→ PASSAGE TO READ
--------------------------------------------------

High Country Snow Survey

SNOW SURVEY How the experts manage reservoir storage while preventing floods

It's early March, and Phoenix is savoring one of those spring days that Cleveland would kill for: 75° or so, and not a cloud between here and California. On the evening news, the weatherman is predicting that a warm, wet, late winter storm will cross the northern half of Arizona in a couple of days, but only a handful of the metropolitan area's two million people give it a moment's thought.

That handful work either for the U.S. Department of Agriculture's Soil Conservation Service or the Salt River Project, a water and electrical utility; and what they do within the next two days will not only save Phoenix from a devastating flood this week but also help keep the area's lawns, parks, and citrus groves from scorching when June's annual drought arrives.

Exchanging data through computer links and telephone conversations, the specialists sort through the facts. The six reservoirs north and east of Phoenix are holding a combined 1.9 million acre-feet of water, 95 percent of capacity. The snowpack in the mountains beyond the dams is deeper than normal, and it's also unusually dense. When the rain hits it, this pack will melt like ice cream under a warm shower and send more water careening down the Salt and Verde rivers than the reservoirs can hold. When that happens, the water will be released through the dams and down into the normally dry Salt River bed in Phoenix. The best-case scenario: a vast amount of wasted water. The worst: a flood in Phoenix.

But that's if the dams' managers are caught flat-footed. Instead, this happens: several days before the storm arrives, SRP hydrologists forecast the runoff and predict how much water may have to be released from the reservoirs. As the storm develops, workers closely monitor the flow and adjust releases to insure that the smallest quantity of water necessary is released to the river below the dams. Phoenix residents hardly notice. A trickle meanders through town in the riverbed, but it doesn't endanger bridges or threaten to slop over the banks. And the reservoirs will stay close to 100 percent capacity to nurse the city through the summer.

There is a little-known key to making this complicated feat of water management work. It's called snow surveying, and although it uses computers and radio signals designed to carom off meteor trails in the ionosphere, it depends on a bunch of men and women on cross-country skis who, quite simply, love to be out working-and playing-in the snow. It's a still, cool February morning on the Mogollon Rim some 60 miles southeast of Flagstaff. Bruce Gordon, a 39-year-old range conservationist with the Soil Conservation Service, parks the government-issue pickup in a clearing just off State Route 87. The elevation here is 7,300 feet, so there's a good cover of snow. Certainly enough for skiing. We clamp on our skis and glide off to one of the 38 government 'snow courses" sprinkled around the north-central mountains and plateaus of Arizona. It's about half a mile from where we left the truck. When we arrive, surprise! there's the highway again, and the snow course is only a couple hundred feet away from it. We've skied in a semicircle.

"Why didn't we just park there and walk to it?"

--------------------------------------------------

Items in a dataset

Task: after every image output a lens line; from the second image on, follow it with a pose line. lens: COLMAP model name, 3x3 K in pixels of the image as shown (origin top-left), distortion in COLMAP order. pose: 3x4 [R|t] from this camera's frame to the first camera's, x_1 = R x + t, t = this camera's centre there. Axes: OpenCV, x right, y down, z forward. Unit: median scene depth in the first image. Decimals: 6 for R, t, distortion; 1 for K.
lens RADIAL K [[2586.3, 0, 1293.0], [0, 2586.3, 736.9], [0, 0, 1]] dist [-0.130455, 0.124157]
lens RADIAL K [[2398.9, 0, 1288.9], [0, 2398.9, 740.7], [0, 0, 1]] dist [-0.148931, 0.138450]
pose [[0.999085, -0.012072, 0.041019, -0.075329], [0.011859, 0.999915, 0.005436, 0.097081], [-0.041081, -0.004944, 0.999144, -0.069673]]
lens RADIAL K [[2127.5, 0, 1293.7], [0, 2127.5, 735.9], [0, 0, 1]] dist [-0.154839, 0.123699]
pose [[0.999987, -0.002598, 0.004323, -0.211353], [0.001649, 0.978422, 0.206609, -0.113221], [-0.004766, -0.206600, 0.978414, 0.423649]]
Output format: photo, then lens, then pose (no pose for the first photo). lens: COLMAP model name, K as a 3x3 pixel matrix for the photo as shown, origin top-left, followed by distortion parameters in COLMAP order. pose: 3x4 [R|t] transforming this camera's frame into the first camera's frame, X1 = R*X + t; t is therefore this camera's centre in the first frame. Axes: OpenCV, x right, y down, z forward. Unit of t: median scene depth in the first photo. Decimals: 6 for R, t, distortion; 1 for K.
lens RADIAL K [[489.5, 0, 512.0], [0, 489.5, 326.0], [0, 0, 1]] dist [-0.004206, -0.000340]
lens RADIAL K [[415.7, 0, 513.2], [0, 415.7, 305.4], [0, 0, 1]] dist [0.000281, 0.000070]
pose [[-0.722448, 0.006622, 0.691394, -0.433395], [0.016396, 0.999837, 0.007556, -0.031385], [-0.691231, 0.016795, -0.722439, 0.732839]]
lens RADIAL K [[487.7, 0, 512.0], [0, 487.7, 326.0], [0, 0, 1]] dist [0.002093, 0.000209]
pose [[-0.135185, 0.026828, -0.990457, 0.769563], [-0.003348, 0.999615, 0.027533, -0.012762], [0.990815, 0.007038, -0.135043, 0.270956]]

--------------------------------------------------

→ REQUIREMENT 1
In the snow survey article, what share of their capacity were the six reservoirs north and east of Phoenix holding?
→ REQUIREMENT 2
Write out the part of the snow survey article starting with "That handful work" and going on through "annual drought arrives.".
You won't need the material.

→ RESPONSE 1
95 percent of capacity.

→ RESPONSE 2
That handful work either for the U.S. Department of Agriculture's Soil Conservation Service or the Salt River Project, a water and electrical utility; and what they do within the next two days will not only save Phoenix from a devastating flood this week but also help keep the area's lawns, parks, and citrus groves from scorching when June's annual drought arrives.